Ксюша ответила стремительно:
– Там было написано: «Прошу отпустить в кредит. Деньги посылать вместе с супругой не рискую: лёд на реке ещё некрепок».
– Откуда ты знаешь?
– Келли рассказал. Папа предложил ему квартировать у нас.
Словно брус в балетном классе обломился, Ксюша пошатнулась, сбилась с такта.
Торопливо добавила с напускной досадой:
– Вот навязался на нашу голову этот майор!
Но в танце не солжёшь. В движении больше искренности, чем в слове. Их руки ещё были плотно сжаты, но сами они уже двигались по отдельности.
Скрипки в полонезе взлетели до финальных высот, музыка обрушилась барабанной дробью и затихла.
Бинт на ноге корнета торчал из-под брючины.
Ксюша виновато улыбалась оттого, что только сейчас вспомнила о его ранении…
7
В курительной комнате корнет перебинтовывал ногу. За стеной грянула мазурка. В отличие от чопорного полонеза, это была музыка измены. Сильная доля постоянно смещалась то на вторую, то на третью, заражая танцующих легкомысленной вёрткостью.
Когда корнет закончил с перевязкой и вернулся в зал, то увидел, что под тяжёлой люстрой кружились и подпрыгивали Ксюша с майором Келли.
Экзотический наряд шотландца сам собой составлял отдельное зрелище. Бубенцы на его ногах трезвонили.

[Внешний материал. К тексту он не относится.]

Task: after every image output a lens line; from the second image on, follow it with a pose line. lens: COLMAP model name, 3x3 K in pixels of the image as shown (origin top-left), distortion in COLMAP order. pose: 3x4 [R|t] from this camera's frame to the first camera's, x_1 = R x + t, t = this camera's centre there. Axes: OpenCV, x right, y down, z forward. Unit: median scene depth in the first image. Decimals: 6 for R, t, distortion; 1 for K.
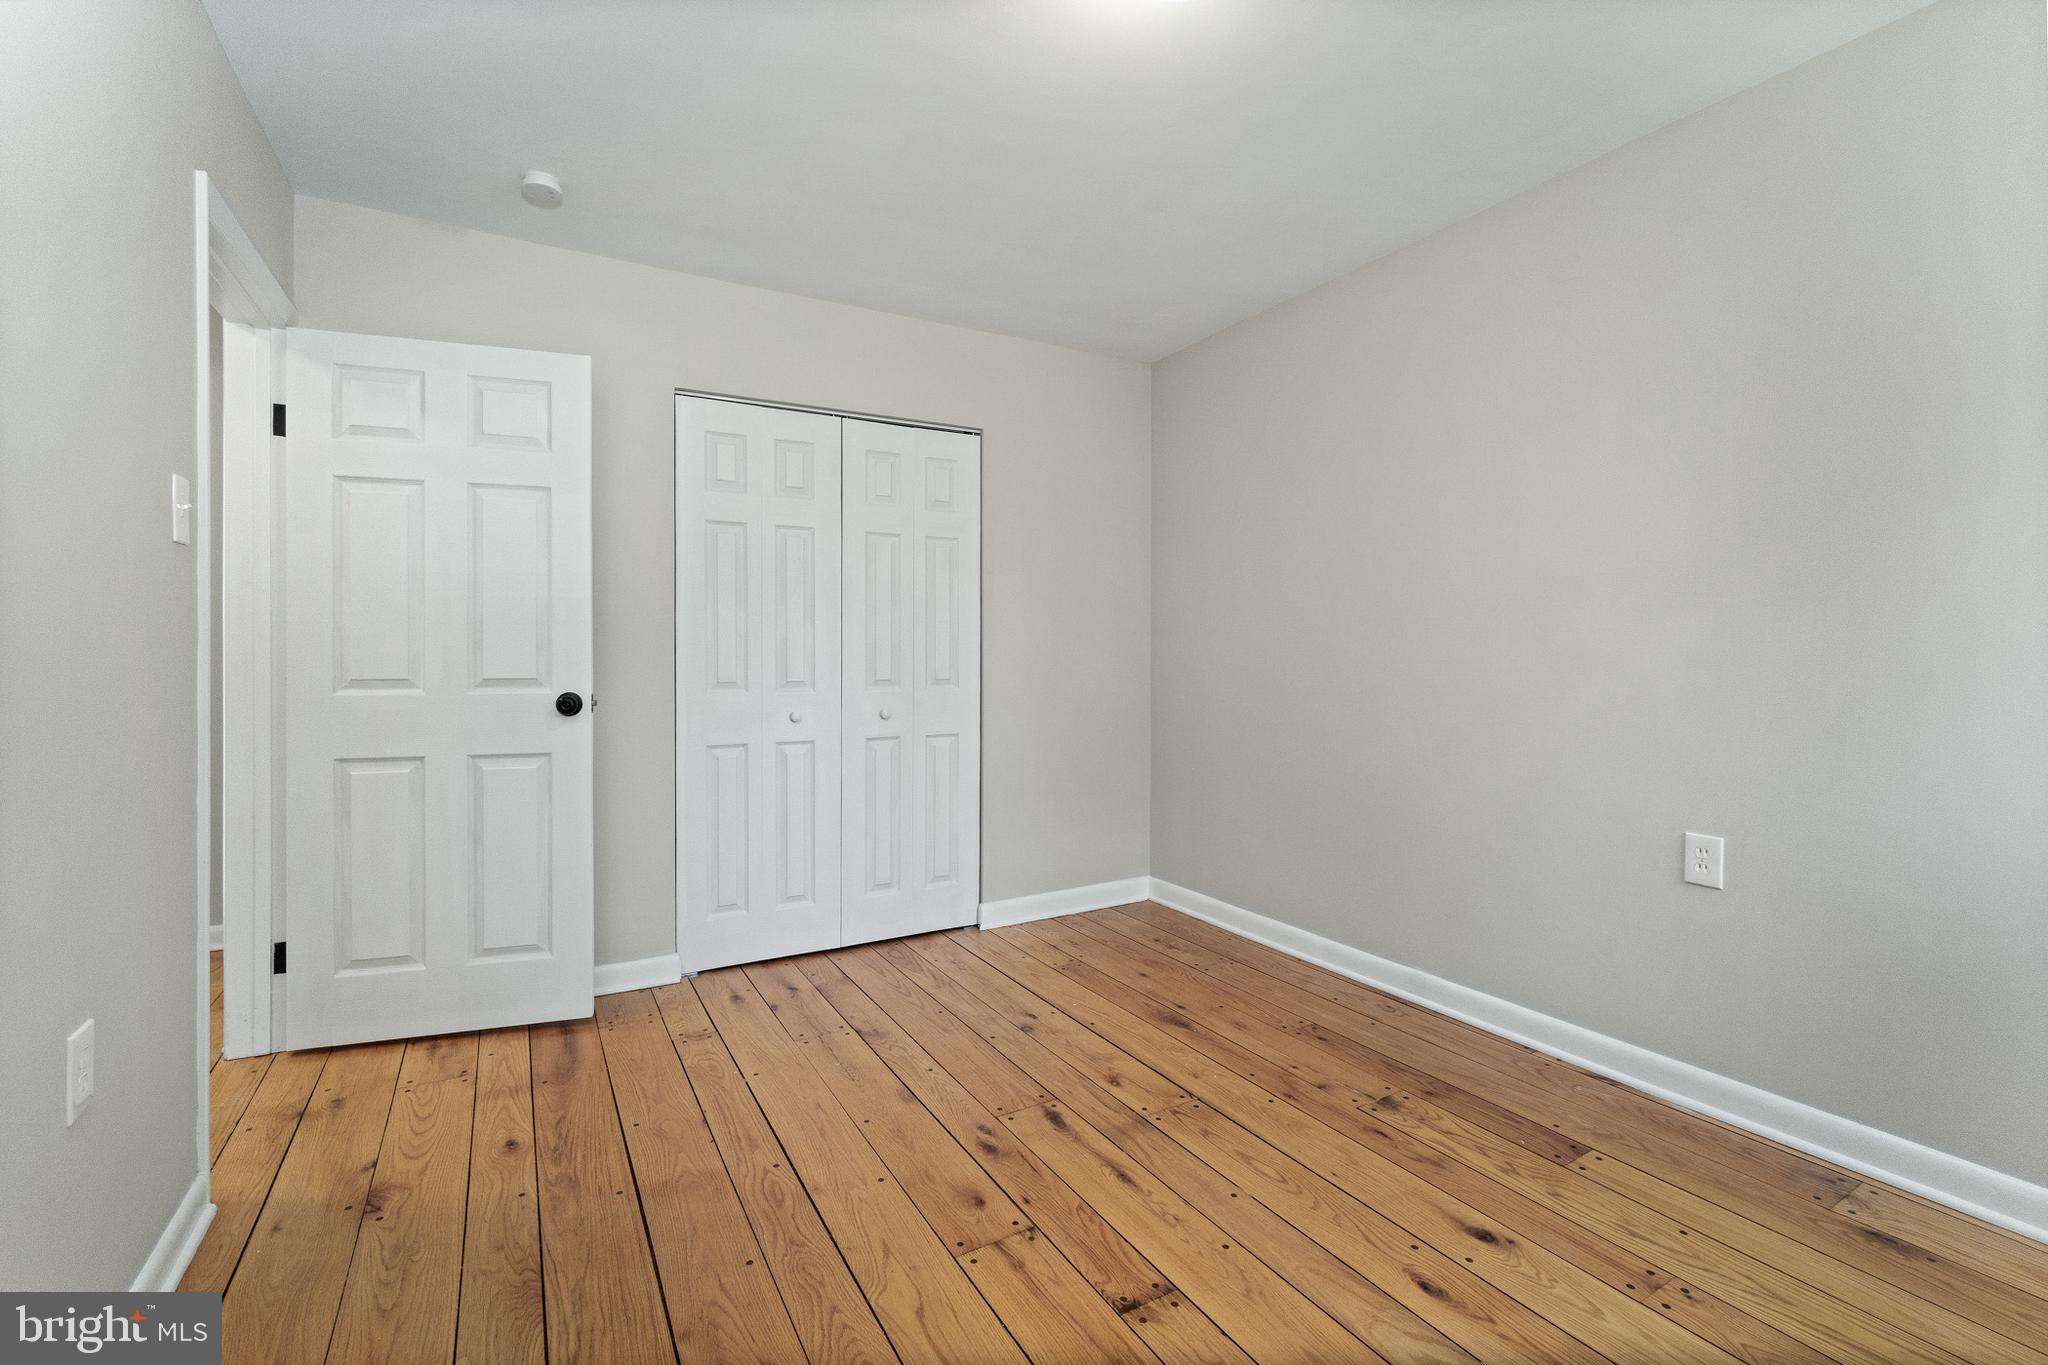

Заменившая клетчатый плед белая шёлковая накидка, словно туника, трепетала за плечами. Развевались полы юбки – теперь уже синей, в мелкую клеточку…
Чужестранец был так хорош собой, так мучительно красив, что в корнете зажглась охотничья страсть – в бытность и бедность свою деревенскую он с особым наслаждением убивал на охоте пёстрокрылых тетеревов в минуты их брачных игр…
8
Андрей Гагарин происходил из рода опальных бояр времён «второго Самозванца». Его далёкому пращуру велено было сесть на «чёрную соху», добывать пропитание трудами своих рук на реке Ваге.
Отец Андрея, управляющий казёнными лесами, называл себя «дворянин во крестьянстве».
Андрей рос неотёсанным деревенским парнем, но семь лет в пансионе мадам Ульсен при гимназии этого города выявили в нём природный аристократизм.